待办任务:
请将下列全部记录重新写出，把其中每一处“Postgres”都替换为“MySQL”，其余内容一律保持原样，并在输出中略去图片。

- - -

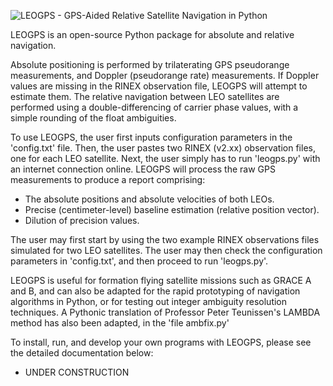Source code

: ![LEOGPS - GPS-Aided Relative Satellite Navigation in Python](https://raw.githubusercontent.com/sammmlow/LEOGPS/master/docs/logos/logo_main.png)

LEOGPS is an open-source Python package for absolute and relative navigation.

Absolute positioning is performed by trilaterating GPS pseudorange measurements, and Doppler (pseudorange rate) measurements. If Doppler values are missing in the RINEX observation file, LEOGPS will attempt to estimate them. The relative navigation between LEO satellites are performed using a double-differencing of carrier phase values, with a simple rounding of the float ambiguities.

To use LEOGPS, the user first inputs configuration parameters in the 'config.txt' file. Then, the user pastes two RINEX (v2.xx) observation files, one for each LEO satellite. Next, the user simply has to run 'leogps.py' with an internet connection online. LEOGPS will process the raw GPS measurements to produce a report comprising:

- The absolute positions and absolute velocities of both LEOs.
- Precise (centimeter-level) baseline estimation (relative position vector).
- Dilution of precision values.

The user may first start by using the two example RINEX observations files simulated for two LEO satellites. The user may then check the configuration parameters in 'config.txt', and then proceed to run 'leogps.py'.

LEOGPS is useful for formation flying satellite missions such as GRACE A and B, and can also be adapted for the rapid prototyping of navigation algorithms in Python, or for testing out integer ambiguity resolution techniques. A Pythonic translation of Professor Peter Teunissen's LAMBDA method has also been adapted, in the 'file ambfix.py'

To install, run, and develop your own programs with LEOGPS, please see the detailed documentation below:
- UNDER CONSTRUCTION
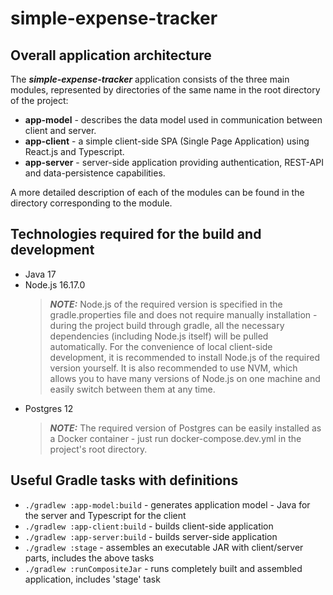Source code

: # simple-expense-tracker

## Overall application architecture

The **_simple-expense-tracker_** application consists of the three main modules, represented by directories of the same
name in the root directory of the project:

- **app-model**  - describes the data model used in communication between client and server.
- **app-client** - a simple client-side SPA (Single Page Application) using React.js and Typescript.
- **app-server** - server-side application providing authentication, REST-API and data-persistence capabilities.

A more detailed description of each of the modules can be found in the directory corresponding to the module.

## Technologies required for the build and development

- Java 17
- Node.js 16.17.0
  > **_NOTE:_** Node.js of the required version is specified in the gradle.properties file and does not require manually
  installation - during the project build through gradle, all the necessary dependencies (including Node.js itself) will
  be pulled automatically. For the convenience of local client-side development, it is recommended to install Node.js of
  the required version yourself. It is also recommended to use NVM, which allows you to have many versions of Node.js on
  one machine and easily switch between them at any time.
- Postgres 12
  > **_NOTE:_** The required version of Postgres can be easily installed as a Docker container - just run
  docker-compose.dev.yml in the project's root directory.

## Useful Gradle tasks with definitions

- `./gradlew :app-model:build`  - generates application model - Java for the server and Typescript for the client
- `./gradlew :app-client:build` - builds client-side application
- `./gradlew :app-server:build` - builds server-side application
- `./gradlew :stage`            - assembles an executable JAR with client/server parts, includes the above tasks
- `./gradlew :runCompositeJar`  - runs completely built and assembled application, includes 'stage' task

- - -

参考答案:
Source code

: ![LEOGPS - GPS-Aided Relative Satellite Navigation in Python](https://raw.githubusercontent.com/sammmlow/LEOGPS/master/docs/logos/logo_main.png)

LEOGPS is an open-source Python package for absolute and relative navigation.

Absolute positioning is performed by trilaterating GPS pseudorange measurements, and Doppler (pseudorange rate) measurements. If Doppler values are missing in the RINEX observation file, LEOGPS will attempt to estimate them. The relative navigation between LEO satellites are performed using a double-differencing of carrier phase values, with a simple rounding of the float ambiguities.

To use LEOGPS, the user first inputs configuration parameters in the 'config.txt' file. Then, the user pastes two RINEX (v2.xx) observation files, one for each LEO satellite. Next, the user simply has to run 'leogps.py' with an internet connection online. LEOGPS will process the raw GPS measurements to produce a report comprising:

- The absolute positions and absolute velocities of both LEOs.
- Precise (centimeter-level) baseline estimation (relative position vector).
- Dilution of precision values.

The user may first start by using the two example RINEX observations files simulated for two LEO satellites. The user may then check the configuration parameters in 'config.txt', and then proceed to run 'leogps.py'.

LEOGPS is useful for formation flying satellite missions such as GRACE A and B, and can also be adapted for the rapid prototyping of navigation algorithms in Python, or for testing out integer ambiguity resolution techniques. A Pythonic translation of Professor Peter Teunissen's LAMBDA method has also been adapted, in the 'file ambfix.py'

To install, run, and develop your own programs with LEOGPS, please see the detailed documentation below:
- UNDER CONSTRUCTION
Source code

: # simple-expense-tracker

## Overall application architecture

The **_simple-expense-tracker_** application consists of the three main modules, represented by directories of the same
name in the root directory of the project:

- **app-model**  - describes the data model used in communication between client and server.
- **app-client** - a simple client-side SPA (Single Page Application) using React.js and Typescript.
- **app-server** - server-side application providing authentication, REST-API and data-persistence capabilities.

A more detailed description of each of the modules can be found in the directory corresponding to the module.

## Technologies required for the build and development

- Java 17
- Node.js 16.17.0
  > **_NOTE:_** Node.js of the required version is specified in the gradle.properties file and does not require manually
  installation - during the project build through gradle, all the necessary dependencies (including Node.js itself) will
  be pulled automatically. For the convenience of local client-side development, it is recommended to install Node.js of
  the required version yourself. It is also recommended to use NVM, which allows you to have many versions of Node.js on
  one machine and easily switch between them at any time.
- MySQL 12
  > **_NOTE:_** The required version of MySQL can be easily installed as a Docker container - just run
  docker-compose.dev.yml in the project's root directory.

## Useful Gradle tasks with definitions

- `./gradlew :app-model:build`  - generates application model - Java for the server and Typescript for the client
- `./gradlew :app-client:build` - builds client-side application
- `./gradlew :app-server:build` - builds server-side application
- `./gradlew :stage`            - assembles an executable JAR with client/server parts, includes the above tasks
- `./gradlew :runCompositeJar`  - runs completely built and assembled application, includes 'stage' task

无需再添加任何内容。